***** Trecho selecionado *****

Minha crônica :
Una mujer sola contra el mundo: Um pouco sobre Flora Tristán
Neuza Oliveira Marsicano
"Flora Tristán é uma personalidade excepcional do século 19, não só porque é mulher, mas também porque é uma mulher que resume todas as dificuldades ligadas ao destino das mulheres na primeira metade desse século e depois disso"
(Brigitte Krülic, Professora da Universidade de Paris-Nanterr)
Considerações Iniciais
Há uma tendência contemporânea do resgate da memória de Flora Tristán, que deixou um legado imenso de ativismo social e bases reflexivas filosóficas para um mundo mais fraterno: não apenas obras, como por exemplo, o romance escrito pelo Prêmio Nobel de Literatura Mario Vargas Llosa: O Paraíso na Outra Esquina; "Flora Tristán, Una Filósofa Social" de Conxa Llinas Carmona; a obra de Brigitte Krülic sobre Flora; como também em artigos na França e no Peru, além da tendência atual de seu nome estar em ruas, organizações e escolas de ajuda feminina mundo afora.
Quem foi Flora?
Após um período de pesquisas, leituras e reflexões, parecem inesgotáveis os debates sobre a autora, que, antes de tudo, um ser que carregou a bandeira da esperança. Nascida na França, em 7 de abril de 1803, seu pai era militar aristocrata peruano e sua mãe nascida na França, refugiada em Bilbao na época da Revolução Francesa.

*****

Detalhes da tarefa
Copie, do texto sobre Flora Tristán, o trecho que vai de "Considerações Iniciais" até "Quem foi Flora?". Os itens que vêm a seguir não têm nenhum papel aqui.

***** Seção de dados *****

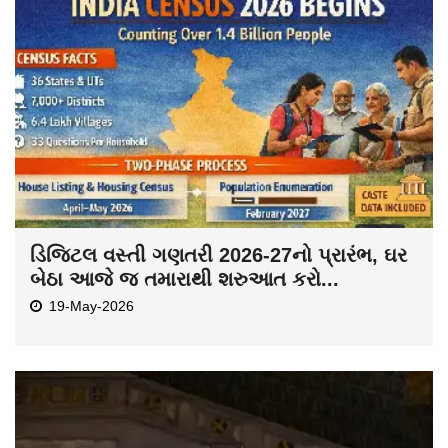
ડિજિટલ વસ્તી ગણતરી 2026-27નો પ્રારંભ, ઘર
બેઠા આજે જ તમારાથી શરુઆત કરો...
19-May-2026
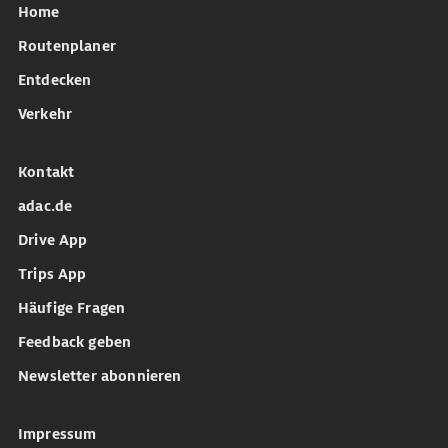
Home
Routenplaner
Entdecken
Verkehr
Kontakt
adac.de
Drive App
Trips App
Häufige Fragen
Feedback geben
Newsletter abonnieren
Impressum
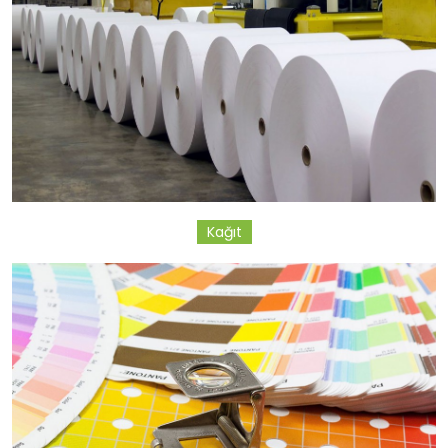
Kağıt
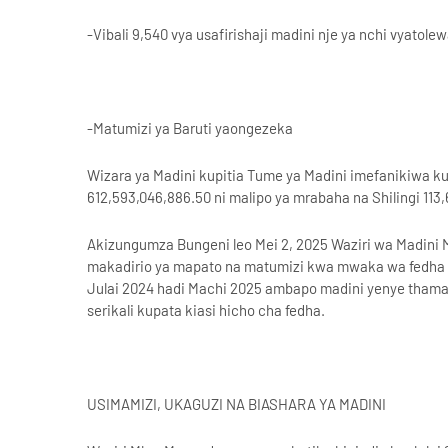
-Vibali 9,540 vya usafirishaji madini nje ya nchi vyatole
-Matumizi ya Baruti yaongezeka
Wizara ya Madini kupitia Tume ya Madini imefanikiwa kuk
612,593,046,886.50 ni malipo ya mrabaha na Shilingi 113,
Akizungumza Bungeni leo Mei 2, 2025 Waziri wa Madini
makadirio ya mapato na matumizi kwa mwaka wa fedha 
Julai 2024 hadi Machi 2025 ambapo madini yenye thamani
serikali kupata kiasi hicho cha fedha.
USIMAMIZI, UKAGUZI NA BIASHARA YA MADINI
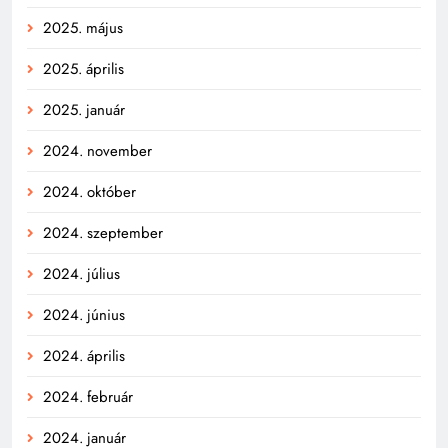
2025. május
2025. április
2025. január
2024. november
2024. október
2024. szeptember
2024. július
2024. június
2024. április
2024. február
2024. január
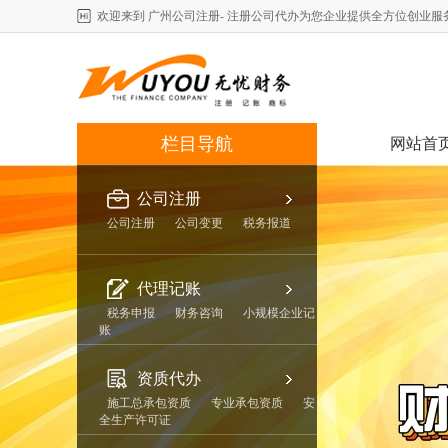
欢迎来到 广州公司注册- 注册公司代办为您企业提供全方位创业服
栏目导航
网站首
公司注册
公司注册
公司变更
税务报道
代理记账
税务申报
财务咨询
小规模企业记
账
资质代办
施工总承包资质
专业承包资质
安
全生产许可证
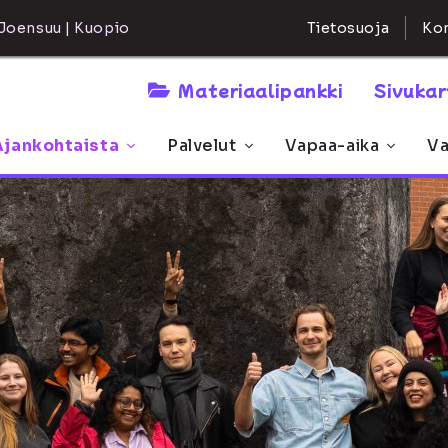
Kon
Joensuu | Kuopio
Tietosuoja
Materiaalipankki
Sivuka
Ajankohtaista
Palvelut
Vapaa-aika
Va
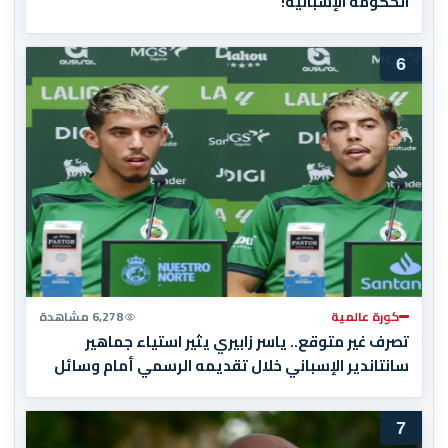
الحكومة الإسبانية!
6
كورة عالمية
6,278 مشاهدة
تصرف غير متوقع.. ياسر زابيري يثير استياء جماهير
سانتاندير الإسباني خلال تقديمه الرسمي أمام وسائل
الإعلام
7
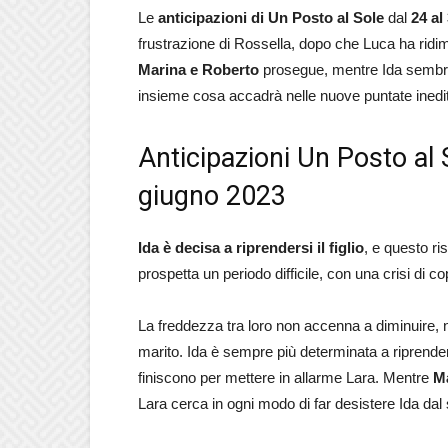
Le
anticipazioni di Un Posto al Sole
dal
24 al
frustrazione di Rossella, dopo che Luca ha ridi
Marina e Roberto
prosegue, mentre Ida sembra 
insieme cosa accadrà nelle nuove puntate inedi
Anticipazioni Un Posto al 
giugno 2023
Ida è decisa a riprendersi il figlio
, e questo ri
prospetta un periodo difficile, con una crisi di
La freddezza tra loro non accenna a diminuire, n
marito. Ida è sempre più determinata a riprender
finiscono per mettere in allarme Lara. Mentre
M
Lara cerca in ogni modo di far desistere Ida dal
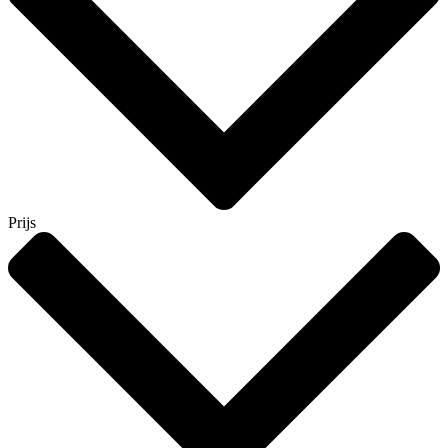
Prijs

*****

Resposta da tarefa
Considerações Iniciais
Há uma tendência contemporânea do resgate da memória de Flora Tristán, que deixou um legado imenso de ativismo social e bases reflexivas filosóficas para um mundo mais fraterno: não apenas obras, como por exemplo, o romance escrito pelo Prêmio Nobel de Literatura Mario Vargas Llosa: O Paraíso na Outra Esquina; "Flora Tristán, Una Filósofa Social" de Conxa Llinas Carmona; a obra de Brigitte Krülic sobre Flora; como também em artigos na França e no Peru, além da tendência atual de seu nome estar em ruas, organizações e escolas de ajuda feminina mundo afora.
Quem foi Flora?